In vitro-engineered human cartilage after 3 months cultured in autologous serum. (A) Live tissue (1.8 × 1.5 × 0.5 mm). (B) Safranin O staining: cells in the core are widely separated by extracellular matrix mainly consisting of hyaline-cartilage specific proteoglycans (arrow). In the outer regions, the matrix deposition is reduced (arrowhead). (C-E) Immunolocalization of different proteins counterstained with hematoxylin: (C) collagen type II, (D) S-100 protein, and (E) collagen type I in the outer region and the inner part of the aggregate. (F) HE staining of native cartilage.

Influence of antibiotics and FCS on cell condition

Usually, antibiotics are added to cell culture medium. In the presence of penicillin and streptomycin in chondrocyte monolayer cultures with autologous serum, we observed a prolongation of culture time to reach confluence compared with the absence of antibiotics. Furthermore, the aggregation of chondrocytes was delayed for up to 5 days (data not shown). During the first 4 weeks in aggregation culture, the expression of cartilage-specific proteins and the cell density were similar to aggregates cultured in the absence of antibiotics. However, there is no augmentation in the expression of collagen type II, S-100, and acidic mucopolysaccharides in aggregated chondrocytes up to 3 months (data not shown). This parallels the still high and unchanged cell density in spheroids cultured in the presence of antibiotics observed after 3 months (data not shown).

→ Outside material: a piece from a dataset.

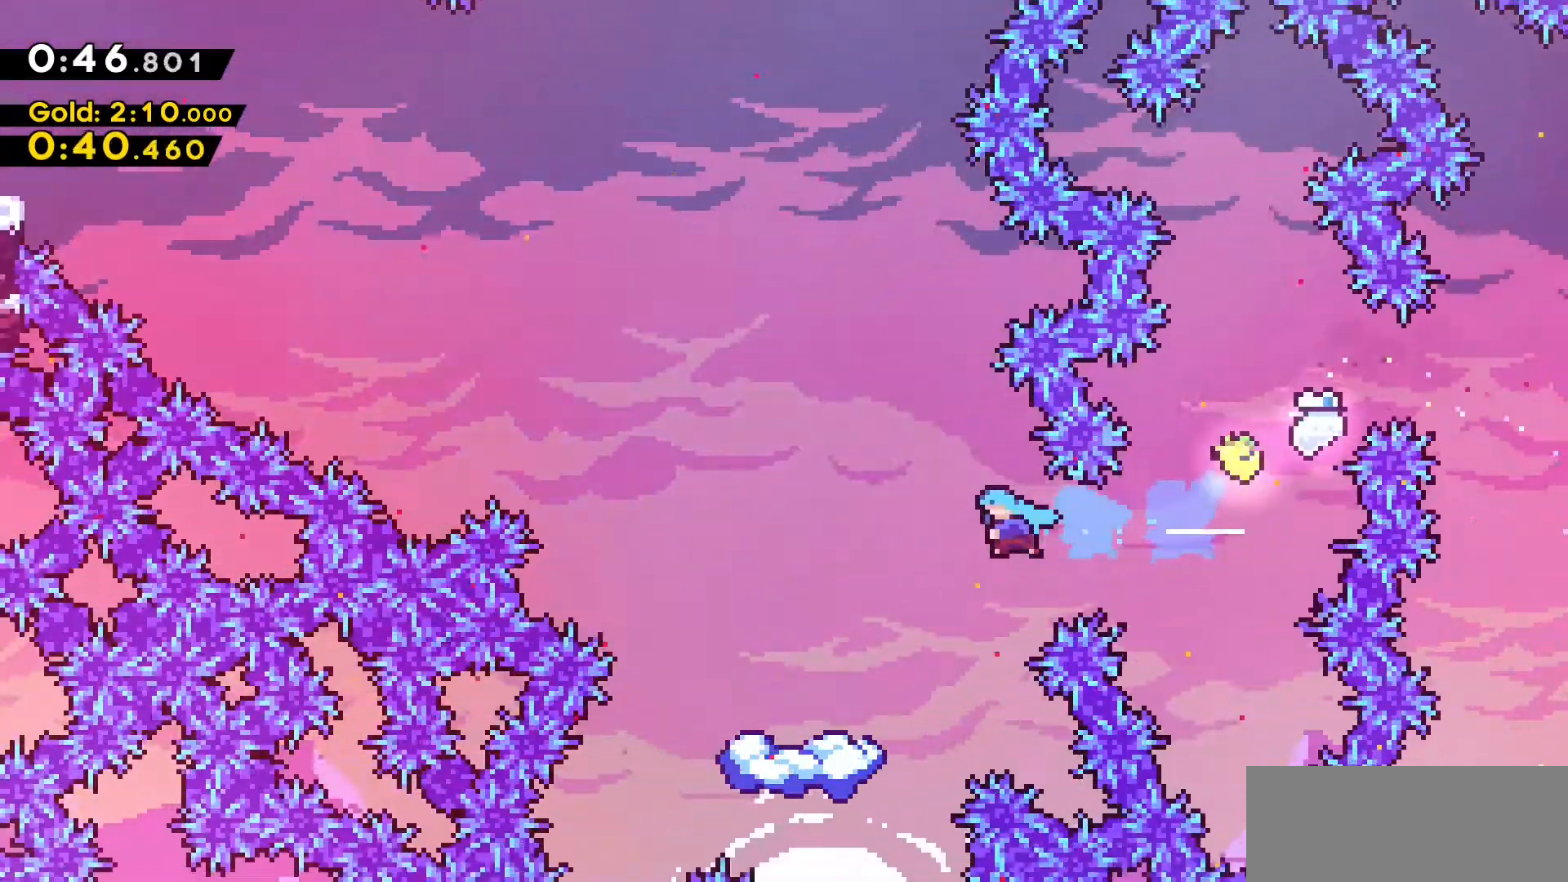
{"keys": [], "events": [[116, "a", "up"], [116, "dash", "up"]]}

While growing human chondrocytes in monolayer and aggregate culture in addition of FCS, several differences were apparent. In the monolayer, the proliferation rate of chondrocytes decreased (data not shown). Furthermore, when cells were transferred in aggregate culture, the aggregation of cells was delayed significantly. By 7 days, a central hole in the aggregate was present, and surface cells were more densely packed (Fig. 5A). During the first 6 weeks in aggregate culture with FCS, no quantitative differences in the expression of collagen type I and polysaccharides compared with autologous cultured aggregates were found (data not shown). However, the expression of collagen type II and S-100 protein was delayed and reduced with only a weak expression after 4 weeks (Fig. 5B, shown for collagen type II). After 3 months in FCS culture, the inner part of the aggregates was disintegrated and crumbled. HE staining revealed the absence of viable cells. Only outer cells retained the typical morphology and expressed type I collagen and S-100 (Figs. 5C and 5D). However, cells and matrix were loosely organized, and a shedding of the outer cells was detected (Figs. 5C and 5D).

Figure FIG. 5.

Chondrocyte aggregates after different time points in FCS culture. (A) Five-day-old aggregate still with a hole in the core. (B) Four-week-old aggregate with only 1-week expression of collagen type II in the interior. (C and D) Immunolocalization of different proteins in 3-month-old aggregates. (C) S-100 protein only expressed in the vital rim and (D) collagen type I expressed in the vital rim and the merging zone.

Aggregate attachment

To assess the integrative capacity of in vitro-engineered tissues, a cartilage-explant spheroid co-culture system was used. After only 45 minutes, multiple focal adhesion points were formed connecting the in vitro-generated tissue with native cartilage (Fig. 6A). Surface cells of the 3-week-old aggregates in the contact area had already changed their morphology from flattened to spherical cells. However, the cartilage on the opposing side of the aggregate retained its flattened surface cells (Fig. 6A). Over the course of 3 weeks in culture, the spheroids became more flattened. By active migration, aggregate cells were widely distributed on the surface of the degenerated cartilage. The cells not only migrated on the native cartilage surface but also synthesized new matrix (Fig. 6B). The migratory capacity enabled chondrocytes to integrate in surface fissures in addition to covering the surface (Fig. 6B). No active invading growth of spheroid derived cells was observed. The newly formed matrix on the cartilage explant surface is characterized by stronger HE staining (Fig. 6B). This layer shows a higher cell density than native tissue, indicating the cartilage forming capacity of spheroids.

Figure FIG. 6.

Three-week-old chondrocyte aggregates after different time points in co-culture with human condyle from an osteoarthritic patient (HE staining). (A) After 45 minutes, multiple focal adhesion points were formed, and surface cells of the aggregate have already changed their morphology from flattened to spherical cells (arrows). (B) After 18 days, the aggregates became flattened; new matrix was synthesized. This new cell-rich matrix (filled arrowhead) differs from condyle cartilage because it has lower cell density (open arrowhead). Cells of the in vitro aggregates integrated well into the in vivo condyle cartilage (arrows).

DISCUSSION

This study shows the potential to use a three-dimensional, autologous in vitro culture system to engineer human articular cartilage. The formation of three-dimensional cartilage-like tissue was achieved without using any scaffolds. The only supplement to culture medium was patient-specific serum. No growth factors or other additives were used to induce chondrogenic differentiation and maintain long-term stability of the tissue constructs. The engineered tissue constructs attach, migrate, and integrate with native tissues, thereby meeting important requirements for tissue reconstruction and/or regeneration.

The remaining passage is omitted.